=== What you are asked to do ===
Carry on the Grander Musashi article below, picking up right after its final sentence.

=== Text excerpt ===
------------------------

グランダー武蔵 (Gurandā Musashi)
- Genre: Adventure, Fantasy
- Written by: Takashi Teshirogi
- Published by: Shogakukan
- Magazine: CoroCoro Comic
- Original run: November 1996 – February 2000
- Volumes: 10
- Directed by: Takayoshi Suzuki
- Studio: Nippon Animation
- Original network: TV Tokyo
- Original run: April 2, 1997 – September 24, 1997
- Episodes: 25

Grander Musashi RV
- Directed by: Takayoshi Suzuki
- Studio: Nippon Animation
- Original network: TV Tokyo
- Original run: April 4, 1998 – December 26, 1998
- Episodes: 39

= Grander Musashi =

Japanese manga series

Grander Musashi (グランダー武蔵, Gurandā Musashi), also known as Super Fisher Grander Musashi and Musashi the Great, is a Japanese manga series created by Takashi Teshirogi that was adapted into two anime seasons. It is a fishing sport anime that teaches audiences fishing methods. The target of this anime is usually families and children; it teaches them to appreciate nature and not destroy it. The main theme is protecting Mother Earth from being destroyed by technology and the greed of humans. It has influenced many audiences to fish for sport, as well as giving a good message to preserve nature. Grander Musashi is supported by the Fishing Club in Japan, and in the ending credits it shows a gallery of the bass fish they captured.

==Plot==
The series is divided into two seasons: Grander Musashi and Grander Musashi RV.

===Grander Musashi===
Musashi lives with his father. His mother left them three years ago, but Musashi believes she will come back. One day they move from Tokyo to a village in the countryside. Musashi hates living in the countryside and asks his father to take him back to Tokyo. He wonders if his mother will be able to find him in their new home.

Soon after moving to the countryside, Musashi happens to see a man fishing for bass with a decoy fish. Musashi is fascinated by lure fishing. He learns a lot from the man and discovers that his mother's father was a grand champion of bass fishing. Musashi feels that fishing could lead him to his missing mother. He shows a marvelous talent for lure fishing and takes trips with his new friends, Mio and Suguru, to many places around the world in search of incredible fish. Through fishing, Musashi comes to enjoy living amongst nature.

===Grander Musashi RV===
Musashi Kazama and his two friends, Mio and Suguru, continue their journey traveling around the world in search of seven mysterious objects of fantastic power called "Legenders" — legendary lures in the form of a fish that give more power to attract fish. However, if it uses too much power, it will either cause destruction or hope. Legenders are said to grant anyone who catches them the power to change the world. Unfortunately, Musashi ends up competing with several other fishermen who share his ambition of capturing a Legender.

------------------------

=== Records supplied ===
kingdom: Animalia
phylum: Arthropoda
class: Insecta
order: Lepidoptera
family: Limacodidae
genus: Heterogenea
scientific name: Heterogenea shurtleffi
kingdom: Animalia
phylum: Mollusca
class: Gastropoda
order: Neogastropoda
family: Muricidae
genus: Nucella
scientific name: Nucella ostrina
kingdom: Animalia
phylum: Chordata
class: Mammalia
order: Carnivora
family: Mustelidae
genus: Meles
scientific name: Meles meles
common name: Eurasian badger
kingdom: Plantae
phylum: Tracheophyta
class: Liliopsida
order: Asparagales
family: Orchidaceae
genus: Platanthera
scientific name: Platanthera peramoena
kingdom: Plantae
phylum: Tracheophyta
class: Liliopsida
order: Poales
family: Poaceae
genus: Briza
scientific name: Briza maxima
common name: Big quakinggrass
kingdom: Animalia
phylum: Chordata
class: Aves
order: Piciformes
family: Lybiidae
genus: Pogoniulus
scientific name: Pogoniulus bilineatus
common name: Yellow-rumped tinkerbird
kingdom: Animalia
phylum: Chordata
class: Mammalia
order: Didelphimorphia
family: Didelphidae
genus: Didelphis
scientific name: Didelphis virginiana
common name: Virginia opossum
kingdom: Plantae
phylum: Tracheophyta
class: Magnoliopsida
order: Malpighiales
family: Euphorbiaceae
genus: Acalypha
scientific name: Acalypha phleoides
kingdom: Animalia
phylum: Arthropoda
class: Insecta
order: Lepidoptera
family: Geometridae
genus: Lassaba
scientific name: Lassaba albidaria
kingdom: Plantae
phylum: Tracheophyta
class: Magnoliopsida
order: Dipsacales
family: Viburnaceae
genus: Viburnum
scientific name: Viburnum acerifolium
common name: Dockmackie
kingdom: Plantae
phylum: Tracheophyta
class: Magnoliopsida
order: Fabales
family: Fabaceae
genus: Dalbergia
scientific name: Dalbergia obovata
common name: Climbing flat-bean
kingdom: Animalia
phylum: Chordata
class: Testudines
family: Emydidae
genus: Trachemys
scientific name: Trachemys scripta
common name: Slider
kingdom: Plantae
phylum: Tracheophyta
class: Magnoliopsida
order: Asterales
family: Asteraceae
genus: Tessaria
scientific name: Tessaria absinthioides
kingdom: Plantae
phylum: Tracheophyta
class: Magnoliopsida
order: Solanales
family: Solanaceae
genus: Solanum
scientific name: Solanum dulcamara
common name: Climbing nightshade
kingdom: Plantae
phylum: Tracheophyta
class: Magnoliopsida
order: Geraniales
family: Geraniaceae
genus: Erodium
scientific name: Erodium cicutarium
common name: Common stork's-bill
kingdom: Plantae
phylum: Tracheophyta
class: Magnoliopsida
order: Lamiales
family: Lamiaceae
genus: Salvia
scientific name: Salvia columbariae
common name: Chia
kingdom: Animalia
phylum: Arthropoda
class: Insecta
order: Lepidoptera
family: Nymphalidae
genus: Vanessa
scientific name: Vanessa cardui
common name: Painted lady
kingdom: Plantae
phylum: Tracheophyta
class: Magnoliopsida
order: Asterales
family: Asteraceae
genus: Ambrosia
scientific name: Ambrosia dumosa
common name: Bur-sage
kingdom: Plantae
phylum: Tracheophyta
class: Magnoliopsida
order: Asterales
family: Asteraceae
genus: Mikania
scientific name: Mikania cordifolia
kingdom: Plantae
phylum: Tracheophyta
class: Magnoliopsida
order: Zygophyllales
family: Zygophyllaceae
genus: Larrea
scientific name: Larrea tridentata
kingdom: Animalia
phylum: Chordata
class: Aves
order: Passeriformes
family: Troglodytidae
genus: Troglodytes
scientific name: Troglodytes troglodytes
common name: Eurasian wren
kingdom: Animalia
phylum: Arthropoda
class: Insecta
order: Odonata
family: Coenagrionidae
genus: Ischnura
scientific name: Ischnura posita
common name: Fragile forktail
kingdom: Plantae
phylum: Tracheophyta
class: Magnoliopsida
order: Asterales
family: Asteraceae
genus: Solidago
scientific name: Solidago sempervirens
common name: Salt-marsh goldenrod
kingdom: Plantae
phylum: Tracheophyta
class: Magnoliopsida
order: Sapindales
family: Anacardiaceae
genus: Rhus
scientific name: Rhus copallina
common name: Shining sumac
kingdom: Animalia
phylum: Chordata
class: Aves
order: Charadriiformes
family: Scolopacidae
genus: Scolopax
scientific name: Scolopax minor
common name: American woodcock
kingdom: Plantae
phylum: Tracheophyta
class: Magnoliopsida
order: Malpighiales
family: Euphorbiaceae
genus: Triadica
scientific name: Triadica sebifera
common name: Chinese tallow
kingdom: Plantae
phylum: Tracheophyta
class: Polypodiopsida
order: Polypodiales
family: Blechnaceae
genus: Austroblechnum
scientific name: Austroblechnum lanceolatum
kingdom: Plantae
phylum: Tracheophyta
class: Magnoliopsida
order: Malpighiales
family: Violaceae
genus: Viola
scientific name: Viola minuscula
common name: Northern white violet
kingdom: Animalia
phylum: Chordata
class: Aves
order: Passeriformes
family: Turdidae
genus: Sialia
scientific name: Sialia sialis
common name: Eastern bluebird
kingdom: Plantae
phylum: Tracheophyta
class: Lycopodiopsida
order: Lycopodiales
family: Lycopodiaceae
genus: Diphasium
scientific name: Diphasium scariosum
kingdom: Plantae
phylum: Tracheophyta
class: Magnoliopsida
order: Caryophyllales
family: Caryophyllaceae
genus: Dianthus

------------------------

=== Exercise result ===
==Tournament==
Every fisher in the world dreams to become the best. To gain the title, each fisher has to go around the world and capture the biggest and best quality of bass. This is the hardest challenge because bass fish like to be in quiet places and are not easily tricked by any lure. The challenge gets tougher when the place is unstable, whether it is caused by nature or by the fisher themselves. Fishers must use their best techniques combined with their lures and their angler strength to win the tournament.

==Legenders==
- Hawk Legender — Works best in sunlight. It has sharp, gripping hooks to prevent fish from escaping. It can control sunlight power.
- God Legender — The most powerful Legender. It can catch any kind of fish, no matter what the weather conditions are or how fast the fish is. It can control other Legenders.
- Shark Legender — A lure with deadly speed in water but has fragile hooks that cannot reel in any fish heavier than 50 pounds. It can control the wood power.
- Scissor Legender — Shaped like a crab, it has retractable pincer-like hooks and can catch more than one fish. It can control moon power.
- Dragon Legender — A very long lure. Its segmented parts can make it look like living bait in the water, raising the chances of catching a fish quickly and easily. It can control rain power.
- Spider Legender — Works best in muddy water. It can break through the hard mud pots that some fish hide in. It can control earth power.
- Angel/Devil Legender — Formerly a very dangerous lure with very sharp hooks, it changes into a safer lure when it is used with the intention of pure fishing, not hurting other fishers.

==Fishers==
- Musashi Kazama (voiced by Urara Takano)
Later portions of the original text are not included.